REALTORS®reported stronger homebuying demand in 2016 compared to 2015, according to the December 2016 REALTORS® Confidence Index Survey Report, a monthly survey of REALTORS® about their sales activity and local market conditions.[1] For the year 2016, the REALTORS® Buyer Traffic Index registered at 63 (60 in 2015), indicating that more respondents viewed buyer traffic conditions as “strong” rather than “weak.”[2] Homebuying demand is likely being bolstered by sustained job and income growth, with approximately six million net jobs gained since the recession that ended in 2009.
Meanwhile, home selling activity continued to be weak. For the year 2016, the REALTORS® Seller Traffic Index registered at 43 (40 in 2015), indicating that more respondents viewed seller traffic conditions as “weak” rather than “strong.”. In spite of a small increase from 2015, supply conditions have remained largely tight in many areas, with the index registering below 50 since November 2008.
Looking back historically, while the REALTORS® Seller Traffic Index has not registered above 50 since tracking began, from 2009 to 2011 the REALTORS® Seller Traffic Index exceeded the REALTORS® Buyer Traffic Index. Starting in 2012, as the housing market recovery began to gain momentum, the REALTORS® Buyer Traffic Index grew at a faster pace than the REALTORS® Seller Traffic Index by increasingly large margins in the last three years.
During the same period, the REALTORS® Seller Traffic Index indicates seller traffic conditions were “weak” in most states, although 14 states had “moderate” seller traffic conditions.
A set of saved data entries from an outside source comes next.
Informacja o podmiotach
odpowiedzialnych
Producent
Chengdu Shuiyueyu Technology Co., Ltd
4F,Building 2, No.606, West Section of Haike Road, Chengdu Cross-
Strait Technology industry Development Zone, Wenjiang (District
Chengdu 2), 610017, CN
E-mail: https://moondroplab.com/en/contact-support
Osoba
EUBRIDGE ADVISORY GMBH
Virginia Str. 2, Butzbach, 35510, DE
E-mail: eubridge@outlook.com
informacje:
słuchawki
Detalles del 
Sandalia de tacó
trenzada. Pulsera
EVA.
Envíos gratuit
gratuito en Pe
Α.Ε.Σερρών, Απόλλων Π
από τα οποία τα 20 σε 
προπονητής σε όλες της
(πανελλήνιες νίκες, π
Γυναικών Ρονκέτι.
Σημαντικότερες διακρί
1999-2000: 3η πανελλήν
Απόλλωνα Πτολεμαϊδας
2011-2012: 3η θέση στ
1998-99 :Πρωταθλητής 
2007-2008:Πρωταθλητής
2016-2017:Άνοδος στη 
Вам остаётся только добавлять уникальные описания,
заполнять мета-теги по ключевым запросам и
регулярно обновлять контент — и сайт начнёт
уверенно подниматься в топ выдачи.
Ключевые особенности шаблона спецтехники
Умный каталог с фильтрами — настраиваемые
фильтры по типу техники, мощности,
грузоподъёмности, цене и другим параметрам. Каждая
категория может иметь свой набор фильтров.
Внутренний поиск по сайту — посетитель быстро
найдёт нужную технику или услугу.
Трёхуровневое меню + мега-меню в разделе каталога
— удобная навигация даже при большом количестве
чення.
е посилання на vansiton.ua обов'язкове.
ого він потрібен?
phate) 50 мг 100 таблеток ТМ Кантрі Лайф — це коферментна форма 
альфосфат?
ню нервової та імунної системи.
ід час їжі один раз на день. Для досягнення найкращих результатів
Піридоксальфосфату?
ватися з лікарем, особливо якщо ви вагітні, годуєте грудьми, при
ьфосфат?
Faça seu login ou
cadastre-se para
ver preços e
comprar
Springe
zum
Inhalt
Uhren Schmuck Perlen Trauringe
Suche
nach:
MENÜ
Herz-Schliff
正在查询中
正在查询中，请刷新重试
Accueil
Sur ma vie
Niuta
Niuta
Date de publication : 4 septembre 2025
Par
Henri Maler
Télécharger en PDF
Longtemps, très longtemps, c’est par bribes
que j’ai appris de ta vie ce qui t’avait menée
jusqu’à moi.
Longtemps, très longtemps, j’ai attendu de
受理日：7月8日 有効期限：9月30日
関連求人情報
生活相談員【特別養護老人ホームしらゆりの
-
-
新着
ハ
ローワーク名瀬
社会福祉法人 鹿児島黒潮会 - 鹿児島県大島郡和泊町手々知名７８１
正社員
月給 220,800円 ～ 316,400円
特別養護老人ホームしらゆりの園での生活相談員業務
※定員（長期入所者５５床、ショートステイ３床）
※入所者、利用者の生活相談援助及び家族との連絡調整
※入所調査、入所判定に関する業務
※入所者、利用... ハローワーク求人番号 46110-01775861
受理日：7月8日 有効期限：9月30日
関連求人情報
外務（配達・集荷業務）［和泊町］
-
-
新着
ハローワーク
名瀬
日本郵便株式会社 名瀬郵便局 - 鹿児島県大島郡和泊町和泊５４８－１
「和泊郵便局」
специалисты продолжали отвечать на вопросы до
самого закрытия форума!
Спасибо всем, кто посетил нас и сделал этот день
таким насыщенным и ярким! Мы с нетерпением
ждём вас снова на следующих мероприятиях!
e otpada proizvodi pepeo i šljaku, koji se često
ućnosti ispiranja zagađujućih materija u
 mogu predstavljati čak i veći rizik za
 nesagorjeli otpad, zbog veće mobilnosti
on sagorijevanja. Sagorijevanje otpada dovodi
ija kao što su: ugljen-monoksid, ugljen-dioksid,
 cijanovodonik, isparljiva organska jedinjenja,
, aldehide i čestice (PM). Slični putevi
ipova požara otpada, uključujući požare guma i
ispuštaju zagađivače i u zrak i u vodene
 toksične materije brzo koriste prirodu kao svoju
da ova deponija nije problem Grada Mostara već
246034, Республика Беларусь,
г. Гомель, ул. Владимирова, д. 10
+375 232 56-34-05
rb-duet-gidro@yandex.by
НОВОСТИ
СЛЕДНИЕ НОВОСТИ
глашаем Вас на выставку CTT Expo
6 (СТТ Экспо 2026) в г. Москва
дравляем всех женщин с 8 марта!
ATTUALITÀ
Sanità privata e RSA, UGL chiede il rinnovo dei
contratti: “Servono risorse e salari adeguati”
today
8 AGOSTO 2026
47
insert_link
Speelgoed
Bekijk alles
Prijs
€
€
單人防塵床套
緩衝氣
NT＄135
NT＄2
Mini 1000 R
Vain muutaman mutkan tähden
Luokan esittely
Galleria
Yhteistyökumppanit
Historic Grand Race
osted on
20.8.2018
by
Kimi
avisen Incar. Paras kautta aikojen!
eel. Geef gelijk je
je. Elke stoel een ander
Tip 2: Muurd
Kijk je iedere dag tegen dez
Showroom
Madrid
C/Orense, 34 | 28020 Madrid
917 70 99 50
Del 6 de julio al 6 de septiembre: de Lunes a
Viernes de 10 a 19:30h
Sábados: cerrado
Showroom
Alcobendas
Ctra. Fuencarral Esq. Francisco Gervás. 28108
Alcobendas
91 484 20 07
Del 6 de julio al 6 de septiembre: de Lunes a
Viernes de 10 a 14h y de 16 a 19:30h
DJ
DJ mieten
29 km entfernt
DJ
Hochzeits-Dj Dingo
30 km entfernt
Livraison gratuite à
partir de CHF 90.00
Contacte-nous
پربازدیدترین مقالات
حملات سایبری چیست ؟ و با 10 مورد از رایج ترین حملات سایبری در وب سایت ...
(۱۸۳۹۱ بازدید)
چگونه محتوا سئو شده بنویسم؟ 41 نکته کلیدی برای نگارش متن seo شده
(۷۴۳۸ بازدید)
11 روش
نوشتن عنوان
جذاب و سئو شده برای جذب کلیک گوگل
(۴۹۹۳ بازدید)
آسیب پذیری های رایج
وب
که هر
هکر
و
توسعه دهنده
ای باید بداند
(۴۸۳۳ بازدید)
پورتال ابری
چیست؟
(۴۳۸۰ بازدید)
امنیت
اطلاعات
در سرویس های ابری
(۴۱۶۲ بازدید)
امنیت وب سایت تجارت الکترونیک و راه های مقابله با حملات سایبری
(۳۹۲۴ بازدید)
Only the District of Columbia had “strong” seller traffic conditions. Respondents reported that demand is strong, but there is a severe lack of supply, especially of homes that are affordable to buyers.
[1]The author acknowledges Danielle Hale, Meredith Dunn, and Amanda Riggs for their comments. Any errors are attributable to the author.
[2]The REALTORS®Buyer Traffic Index provides information on the level of homebuying demand or interest, which may materialize as a contract to purchase or closed sale after two or three months.
[3] To increase the number of observations for each state, the index is based on data for the last three months. Small states such as AK, ND, SD, MT, VT, WY, WV, DE, and D.C., may have fewer than 30 observations. Respondents are asked, “How do you rate the past month's buyer/seller traffic in the neighborhood(s) or area(s) where you make most of your sales?” Respondents rated conditions or expectations as “Strong (100),” “Moderate (50),” and “Weak (0).” The responses are compiled into a diffusion index. For graphical purposes, index values 25 and lower are labeled “Very Weak,” values greater than 25 to 45 are labeled “Weak,” values greater than 45 to 55 are labeled “Moderate,” values greater than 55 to 75 are labeled “Strong,” and values greater than 75 are labeled “Very Strong.” The range of +/-5 around 50 approximates the historical margins of error at the 95 percent confidence level for small states.